**What you should do:** Copy out the lines of the listing below word for word, beginning with the line that contains "kingdom: Animalia" and continuing through the line that contains "scientific name: Halcyon senegalensis", and include nothing else.
▬▬▬
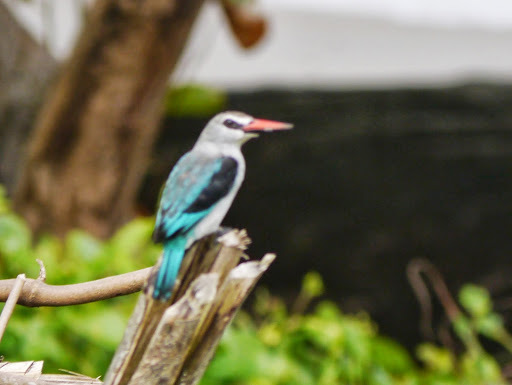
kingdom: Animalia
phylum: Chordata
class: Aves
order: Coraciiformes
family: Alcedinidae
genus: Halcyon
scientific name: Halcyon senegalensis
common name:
▬▬▬
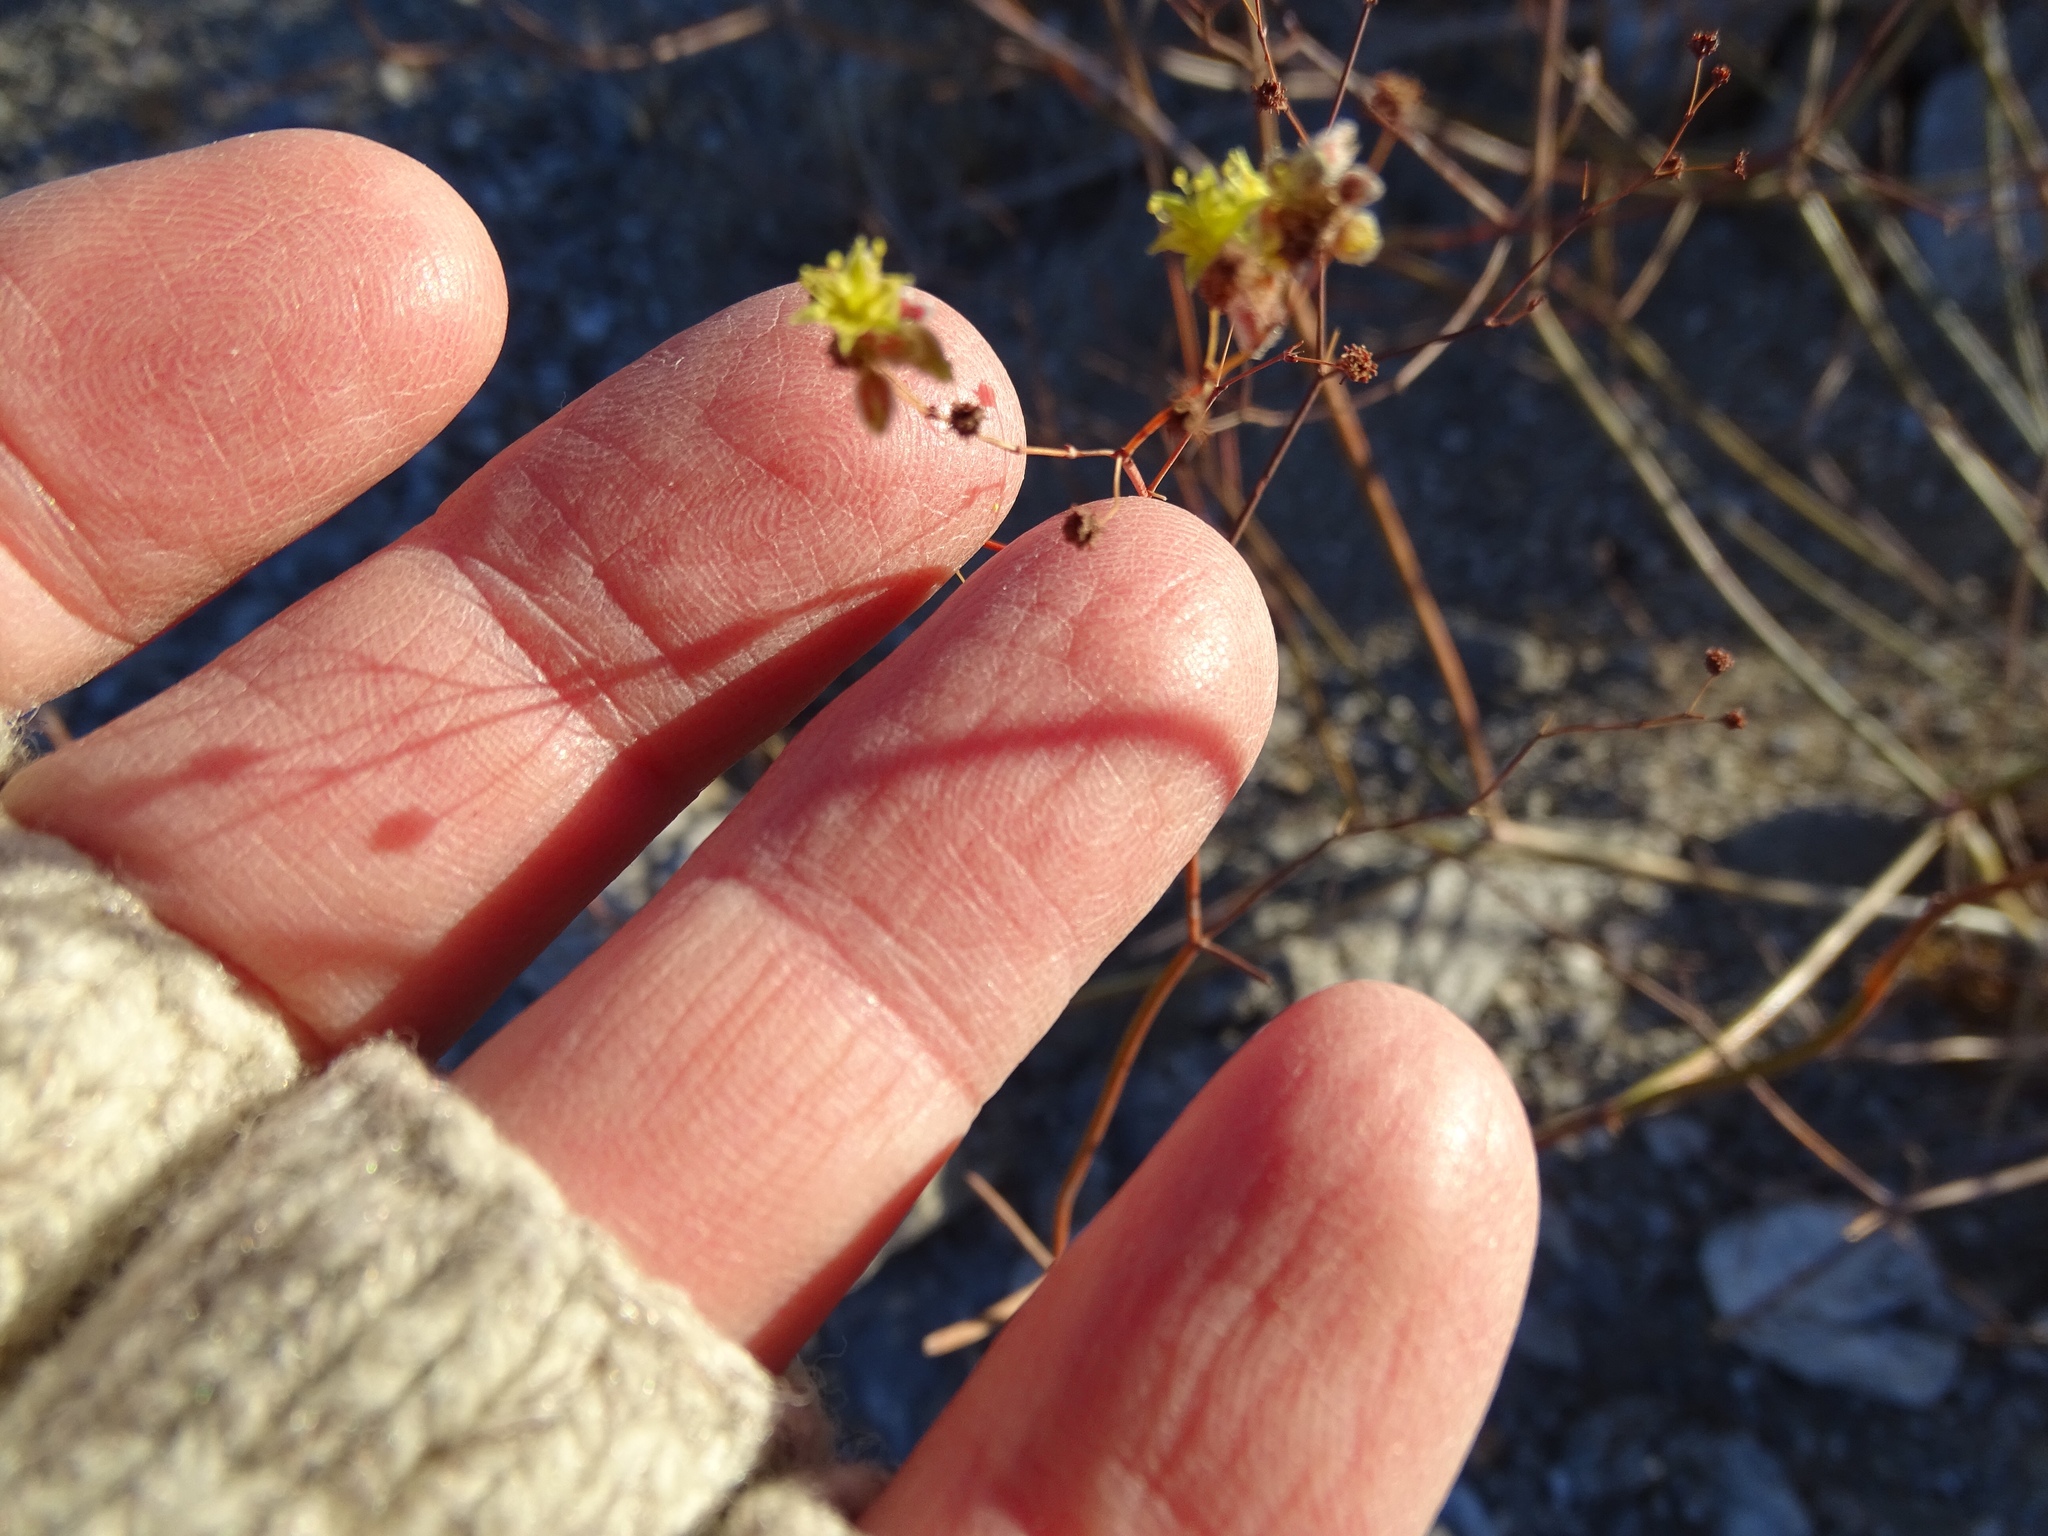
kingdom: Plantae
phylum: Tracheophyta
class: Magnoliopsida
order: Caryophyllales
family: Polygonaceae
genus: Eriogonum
▬▬▬
**Result of this exercise:**
kingdom: Animalia
phylum: Chordata
class: Aves
order: Coraciiformes
family: Alcedinidae
genus: Halcyon
scientific name: Halcyon senegalensis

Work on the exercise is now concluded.